____ Excerpted passage

Reputation: 31
Im having trouble web scraping information from wikipedia and get the following error message:
Error in if (length(p) > 1 & maxp * n != sum(unlist(nrows)) & maxp * n != :
missing value where TRUE/FALSE needed
Not sure how to fix this problem, please help me out
url <- 'https://en.wikipedia.org/wiki/List_of_S%26P_500_companies'
wiki <- read_html(url) %>% html_nodes('table') %>% html_table(fill = TRUE)
names(wiki[[1]])
Output error:
Error in if (length(p) > 1 & maxp * n != sum(unlist(nrows)) & maxp * n != :
missing value where TRUE/FALSE needed
Upvotes: 1
Views: 250
Reputation: 84465
Assuming you want the big table you can use its id. Id should be the fastest selector method for an element
require(rvest)
r <- read_html("https://en.wikipedia.org/wiki/List_of_S%26P_500_companies") %>%
html_nodes("#constituents") %>%
html_table()

________
____ Provided data

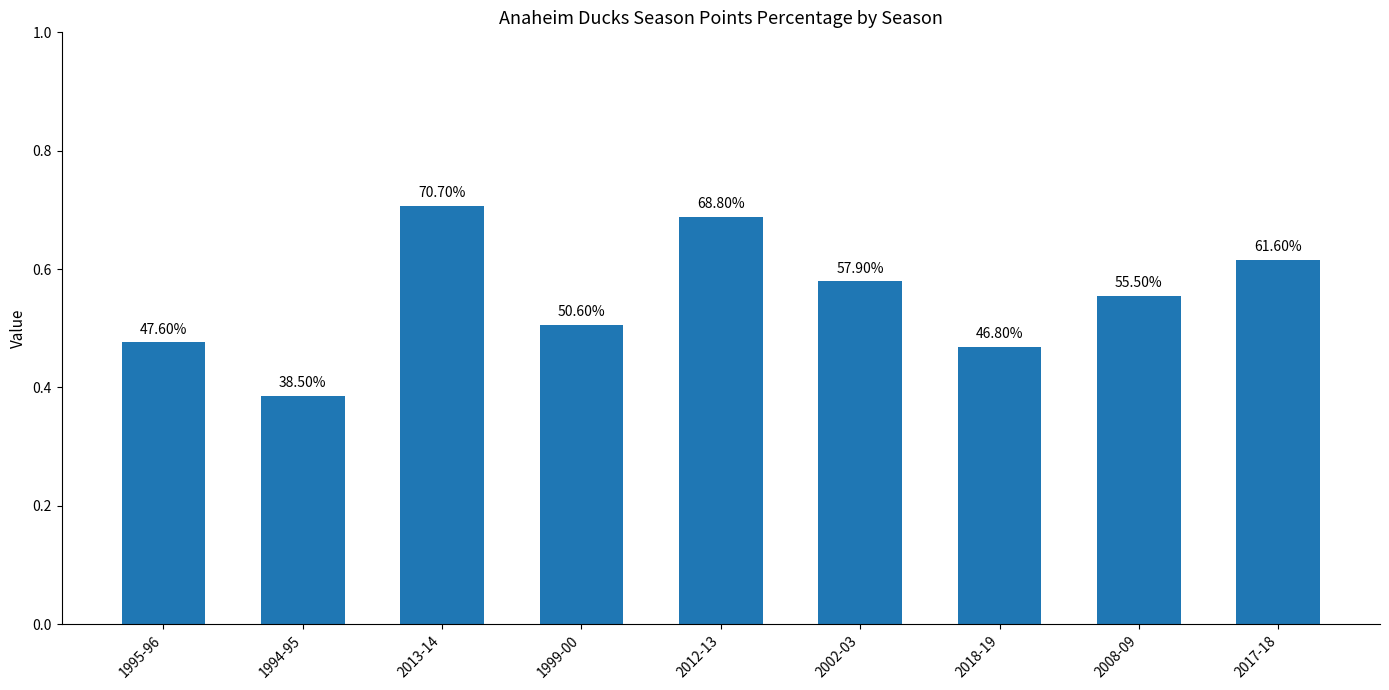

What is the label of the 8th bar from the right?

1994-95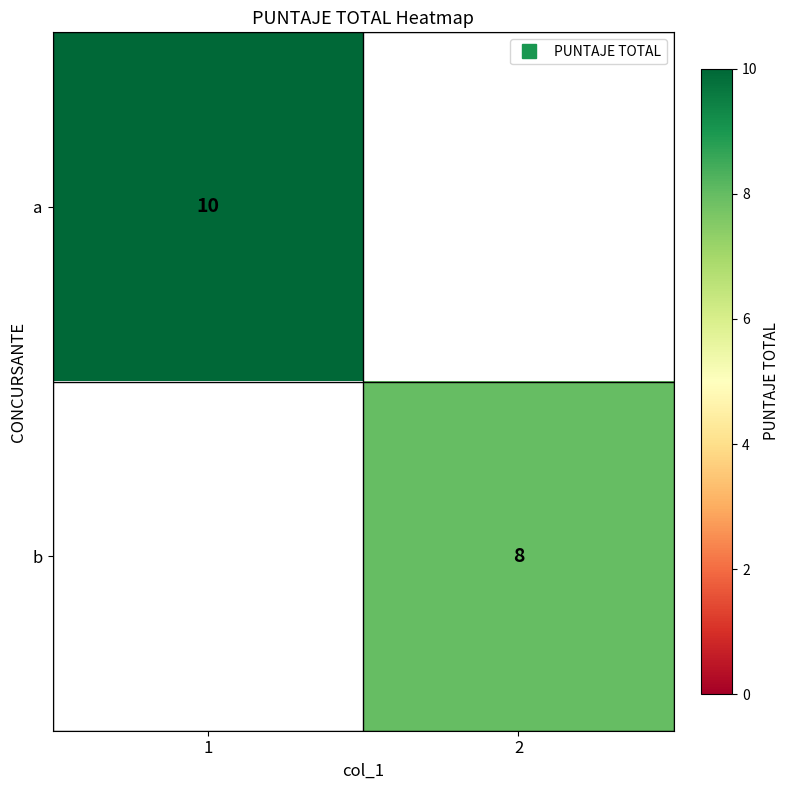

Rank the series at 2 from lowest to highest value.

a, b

________

# [Exercise goal]
Rewrite everything in the thread about scraping a Wikipedia table from "names(wiki[[1]])" down to "require(rvest)", changing "selector" to "locator".

# [Exercise output]
names(wiki[[1]])
Output error:
Error in if (length(p) > 1 & maxp * n != sum(unlist(nrows)) & maxp * n != :
missing value where TRUE/FALSE needed
Upvotes: 1
Views: 250
Reputation: 84465
Assuming you want the big table you can use its id. Id should be the fastest locator method for an element
require(rvest)